WORK REQUEST:
Swap every "Tableau Public" in the data below for "Tableau Server", and return all of the data with nothing else altered.

[Start of section]

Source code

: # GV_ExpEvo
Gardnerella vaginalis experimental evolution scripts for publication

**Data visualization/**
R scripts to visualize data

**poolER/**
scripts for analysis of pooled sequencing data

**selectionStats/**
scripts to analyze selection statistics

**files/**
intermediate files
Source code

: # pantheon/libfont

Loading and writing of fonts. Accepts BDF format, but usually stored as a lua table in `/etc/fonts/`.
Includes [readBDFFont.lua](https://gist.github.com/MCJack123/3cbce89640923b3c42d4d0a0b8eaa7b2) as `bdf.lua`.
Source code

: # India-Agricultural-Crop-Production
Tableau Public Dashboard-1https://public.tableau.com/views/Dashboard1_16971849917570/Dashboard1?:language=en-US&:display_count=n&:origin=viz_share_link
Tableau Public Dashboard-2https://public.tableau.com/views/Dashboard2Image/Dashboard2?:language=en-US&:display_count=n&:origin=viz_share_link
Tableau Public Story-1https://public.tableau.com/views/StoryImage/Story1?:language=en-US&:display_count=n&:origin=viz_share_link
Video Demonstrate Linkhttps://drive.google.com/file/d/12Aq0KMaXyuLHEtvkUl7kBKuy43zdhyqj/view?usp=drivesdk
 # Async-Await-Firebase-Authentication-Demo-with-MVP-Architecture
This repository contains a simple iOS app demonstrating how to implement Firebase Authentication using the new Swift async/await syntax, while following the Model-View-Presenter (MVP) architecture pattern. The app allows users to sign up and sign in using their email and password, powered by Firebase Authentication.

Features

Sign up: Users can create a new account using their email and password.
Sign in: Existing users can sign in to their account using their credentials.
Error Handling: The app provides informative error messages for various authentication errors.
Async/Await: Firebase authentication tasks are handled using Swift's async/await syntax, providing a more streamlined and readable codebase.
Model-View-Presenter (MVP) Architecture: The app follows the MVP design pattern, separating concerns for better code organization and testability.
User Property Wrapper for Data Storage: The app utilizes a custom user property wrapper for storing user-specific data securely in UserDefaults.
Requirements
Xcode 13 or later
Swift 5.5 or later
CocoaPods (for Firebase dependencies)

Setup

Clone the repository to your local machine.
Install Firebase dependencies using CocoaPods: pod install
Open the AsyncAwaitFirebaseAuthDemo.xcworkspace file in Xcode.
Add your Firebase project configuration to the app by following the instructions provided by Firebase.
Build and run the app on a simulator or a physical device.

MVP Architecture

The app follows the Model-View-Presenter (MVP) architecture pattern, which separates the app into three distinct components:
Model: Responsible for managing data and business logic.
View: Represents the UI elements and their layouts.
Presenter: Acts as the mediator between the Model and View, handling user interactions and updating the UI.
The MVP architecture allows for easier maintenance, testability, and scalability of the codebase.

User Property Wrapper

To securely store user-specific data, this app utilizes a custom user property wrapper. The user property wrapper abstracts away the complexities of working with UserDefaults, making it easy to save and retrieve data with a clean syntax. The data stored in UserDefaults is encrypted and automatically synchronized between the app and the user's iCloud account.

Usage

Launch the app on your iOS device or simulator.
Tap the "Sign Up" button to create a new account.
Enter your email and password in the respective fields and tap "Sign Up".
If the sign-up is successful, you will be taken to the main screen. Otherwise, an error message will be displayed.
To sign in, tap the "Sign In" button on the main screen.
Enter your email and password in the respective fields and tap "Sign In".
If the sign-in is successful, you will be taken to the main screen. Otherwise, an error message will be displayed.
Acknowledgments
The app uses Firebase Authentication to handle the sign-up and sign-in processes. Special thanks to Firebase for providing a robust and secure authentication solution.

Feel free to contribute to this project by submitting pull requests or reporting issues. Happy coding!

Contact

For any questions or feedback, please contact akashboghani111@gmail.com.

[End of section]

ANSWER BOX:
Source code

: # GV_ExpEvo
Gardnerella vaginalis experimental evolution scripts for publication

**Data visualization/**
R scripts to visualize data

**poolER/**
scripts for analysis of pooled sequencing data

**selectionStats/**
scripts to analyze selection statistics

**files/**
intermediate files
Source code

: # pantheon/libfont

Loading and writing of fonts. Accepts BDF format, but usually stored as a lua table in `/etc/fonts/`.
Includes [readBDFFont.lua](https://gist.github.com/MCJack123/3cbce89640923b3c42d4d0a0b8eaa7b2) as `bdf.lua`.
Source code

: # India-Agricultural-Crop-Production
Tableau Server Dashboard-1https://public.tableau.com/views/Dashboard1_16971849917570/Dashboard1?:language=en-US&:display_count=n&:origin=viz_share_link
Tableau Server Dashboard-2https://public.tableau.com/views/Dashboard2Image/Dashboard2?:language=en-US&:display_count=n&:origin=viz_share_link
Tableau Server Story-1https://public.tableau.com/views/StoryImage/Story1?:language=en-US&:display_count=n&:origin=viz_share_link
Video Demonstrate Linkhttps://drive.google.com/file/d/12Aq0KMaXyuLHEtvkUl7kBKuy43zdhyqj/view?usp=drivesdk
 # Async-Await-Firebase-Authentication-Demo-with-MVP-Architecture
This repository contains a simple iOS app demonstrating how to implement Firebase Authentication using the new Swift async/await syntax, while following the Model-View-Presenter (MVP) architecture pattern. The app allows users to sign up and sign in using their email and password, powered by Firebase Authentication.

Features

Sign up: Users can create a new account using their email and password.
Sign in: Existing users can sign in to their account using their credentials.
Error Handling: The app provides informative error messages for various authentication errors.
Async/Await: Firebase authentication tasks are handled using Swift's async/await syntax, providing a more streamlined and readable codebase.
Model-View-Presenter (MVP) Architecture: The app follows the MVP design pattern, separating concerns for better code organization and testability.
User Property Wrapper for Data Storage: The app utilizes a custom user property wrapper for storing user-specific data securely in UserDefaults.
Requirements
Xcode 13 or later
Swift 5.5 or later
CocoaPods (for Firebase dependencies)

Setup

Clone the repository to your local machine.
Install Firebase dependencies using CocoaPods: pod install
Open the AsyncAwaitFirebaseAuthDemo.xcworkspace file in Xcode.
Add your Firebase project configuration to the app by following the instructions provided by Firebase.
Build and run the app on a simulator or a physical device.

MVP Architecture

The app follows the Model-View-Presenter (MVP) architecture pattern, which separates the app into three distinct components:
Model: Responsible for managing data and business logic.
View: Represents the UI elements and their layouts.
Presenter: Acts as the mediator between the Model and View, handling user interactions and updating the UI.
The MVP architecture allows for easier maintenance, testability, and scalability of the codebase.

User Property Wrapper

To securely store user-specific data, this app utilizes a custom user property wrapper. The user property wrapper abstracts away the complexities of working with UserDefaults, making it easy to save and retrieve data with a clean syntax. The data stored in UserDefaults is encrypted and automatically synchronized between the app and the user's iCloud account.

Usage

Launch the app on your iOS device or simulator.
Tap the "Sign Up" button to create a new account.
Enter your email and password in the respective fields and tap "Sign Up".
If the sign-up is successful, you will be taken to the main screen. Otherwise, an error message will be displayed.
To sign in, tap the "Sign In" button on the main screen.
Enter your email and password in the respective fields and tap "Sign In".
If the sign-in is successful, you will be taken to the main screen. Otherwise, an error message will be displayed.
Acknowledgments
The app uses Firebase Authentication to handle the sign-up and sign-in processes. Special thanks to Firebase for providing a robust and secure authentication solution.

Feel free to contribute to this project by submitting pull requests or reporting issues. Happy coding!

Contact

For any questions or feedback, please contact akashboghani111@gmail.com.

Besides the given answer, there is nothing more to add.